With the New York Yankees and Baltimore Orioles facing off in the postseason for the first time since the 1996 ALCS, a lot of people have been wondering where Jeffrey Maier will be watching this week's ALDS between the two teams.
Maier, of course, was the 12-year-old Yankees fan who famously interfered with Derek Jeter's fly ball in the eighth inning of that Game 1 of the 1996 series, pulling it over Yankee Stadium's right-field wall for a game-tying home run. The Yankees would go on to win the game in 11 innings — and later the series — making the New Jersey youngster a hero in New York and a scourge in Baltimore. Though Orioles right fielder Tony Tarasco objected furiously on the field and Baltimore filed a protest of the game, Major League Baseball upheld umpire Richie Garcia's call in the days before there was instant replay for home runs.tells the New York Daily News that he has no plans to attend any of the games and that the Yankees have not extended any invitations. Now 28, Maier is married to — gasp! — a Boston Red Sox fan and the couple lives in New Hampshire with their two young sons.

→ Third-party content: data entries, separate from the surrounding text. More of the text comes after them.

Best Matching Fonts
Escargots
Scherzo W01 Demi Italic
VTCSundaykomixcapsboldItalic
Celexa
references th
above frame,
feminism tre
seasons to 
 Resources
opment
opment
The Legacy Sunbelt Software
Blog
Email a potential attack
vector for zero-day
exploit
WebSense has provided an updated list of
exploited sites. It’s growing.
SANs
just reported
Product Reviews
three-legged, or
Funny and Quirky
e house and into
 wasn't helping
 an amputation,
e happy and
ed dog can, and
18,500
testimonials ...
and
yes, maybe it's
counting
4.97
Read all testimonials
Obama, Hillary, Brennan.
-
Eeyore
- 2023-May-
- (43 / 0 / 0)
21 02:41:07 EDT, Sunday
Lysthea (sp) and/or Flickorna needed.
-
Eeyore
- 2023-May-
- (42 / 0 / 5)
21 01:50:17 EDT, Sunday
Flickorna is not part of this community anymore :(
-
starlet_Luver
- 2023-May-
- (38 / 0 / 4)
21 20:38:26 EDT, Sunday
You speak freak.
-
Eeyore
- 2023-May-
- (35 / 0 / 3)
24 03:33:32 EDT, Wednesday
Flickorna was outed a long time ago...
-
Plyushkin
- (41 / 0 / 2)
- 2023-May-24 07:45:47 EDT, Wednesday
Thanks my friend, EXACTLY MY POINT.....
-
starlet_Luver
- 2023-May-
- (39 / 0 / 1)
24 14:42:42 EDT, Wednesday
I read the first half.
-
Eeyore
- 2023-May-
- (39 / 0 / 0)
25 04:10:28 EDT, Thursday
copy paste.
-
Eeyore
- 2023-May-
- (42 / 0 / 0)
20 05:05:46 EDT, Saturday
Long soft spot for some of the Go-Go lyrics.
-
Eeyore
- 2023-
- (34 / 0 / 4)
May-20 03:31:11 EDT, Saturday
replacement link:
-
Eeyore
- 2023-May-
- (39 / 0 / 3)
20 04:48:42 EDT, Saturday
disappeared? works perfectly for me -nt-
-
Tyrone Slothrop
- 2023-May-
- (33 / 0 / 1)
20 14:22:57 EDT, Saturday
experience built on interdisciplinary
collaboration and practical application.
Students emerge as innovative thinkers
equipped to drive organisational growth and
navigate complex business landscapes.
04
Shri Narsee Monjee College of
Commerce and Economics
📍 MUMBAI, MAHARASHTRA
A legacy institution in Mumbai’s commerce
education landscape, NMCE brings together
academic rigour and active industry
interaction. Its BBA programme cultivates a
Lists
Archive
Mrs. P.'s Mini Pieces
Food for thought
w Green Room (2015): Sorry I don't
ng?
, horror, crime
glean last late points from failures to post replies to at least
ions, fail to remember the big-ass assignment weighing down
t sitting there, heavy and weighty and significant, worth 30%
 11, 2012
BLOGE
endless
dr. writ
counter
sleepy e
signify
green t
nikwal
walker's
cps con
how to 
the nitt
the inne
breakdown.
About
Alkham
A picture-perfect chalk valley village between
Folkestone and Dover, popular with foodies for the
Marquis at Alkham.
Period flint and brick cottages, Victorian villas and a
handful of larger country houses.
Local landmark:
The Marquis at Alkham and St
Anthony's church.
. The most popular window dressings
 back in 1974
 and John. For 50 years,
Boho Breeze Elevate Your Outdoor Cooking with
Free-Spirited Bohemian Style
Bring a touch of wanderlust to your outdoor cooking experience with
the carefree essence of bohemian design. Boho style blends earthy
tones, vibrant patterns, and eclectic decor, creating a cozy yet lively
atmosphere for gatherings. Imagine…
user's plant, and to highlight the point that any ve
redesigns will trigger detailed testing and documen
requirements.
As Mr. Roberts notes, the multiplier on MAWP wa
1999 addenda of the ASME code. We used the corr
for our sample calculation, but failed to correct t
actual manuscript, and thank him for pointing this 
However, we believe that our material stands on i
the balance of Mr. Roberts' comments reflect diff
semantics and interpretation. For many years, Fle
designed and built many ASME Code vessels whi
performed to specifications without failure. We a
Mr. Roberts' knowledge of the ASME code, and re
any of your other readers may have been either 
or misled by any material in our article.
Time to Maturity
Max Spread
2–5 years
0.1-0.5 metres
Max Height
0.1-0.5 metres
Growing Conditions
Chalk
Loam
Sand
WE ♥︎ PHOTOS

Still, the memory of his famous interference — which vaulted the Yankees to a championship run and ruined a great title shot for the Orioles — will hang over this best-of-five ALDS series. It's a dynamic that Maier not only acknowledges, but also embraces.
From the NYDN:
"I've definitely heard from more people this week than I have in quite some time," Maier told the Daily News on Saturday, one day before the Yankees were to open their 2012 AL division series against the Orioles. "It's fun and I embrace it and try to have fun with it.
"I realize it is an exciting story and one that people still remember and it's a part of baseball history. At this point in my life, I always try to share the story with folks that have a similar passion for the game that I still have to this day."
Maier made headlines in the mid-2000s when he experienced his own baseball success on the field. He set the all-time hits record while playing for Division III Wesleyan University and earned a couple of workouts with major-league teams, including the Yankees. He even played for the Pittsfield Dukes, a summer-league team in New England that was formerly owned by current Orioles GM Dan Duet.
"He loves baseball," Duquette recalled of Maier. "He wrote me an email (wanting to play for the team), and I saw the name. I said, 'Jeffrey Maier?' Then I put two and two together. I called him back and said, 'You're not THE Jeffrey Maier, right?' He said, 'As a matter of fact, I am.'
Though a shot in the big leagues never worked out for Maier, he remains connected to the world of sports. He tells the NYDN that he works in sales for League Apps, an Internet company that "provides mobile applications, websites, online registration and management software for adult recreational sports leagues."
As for the young shortstop that Maier helped to one of his first moments of October glory? Well, let's just say that Derek Jeter isn't as entranced with Maier's unique place in baseball history as some of us.
"We would've beat 'em anyway," Jeter told reporters with a grin on Saturday.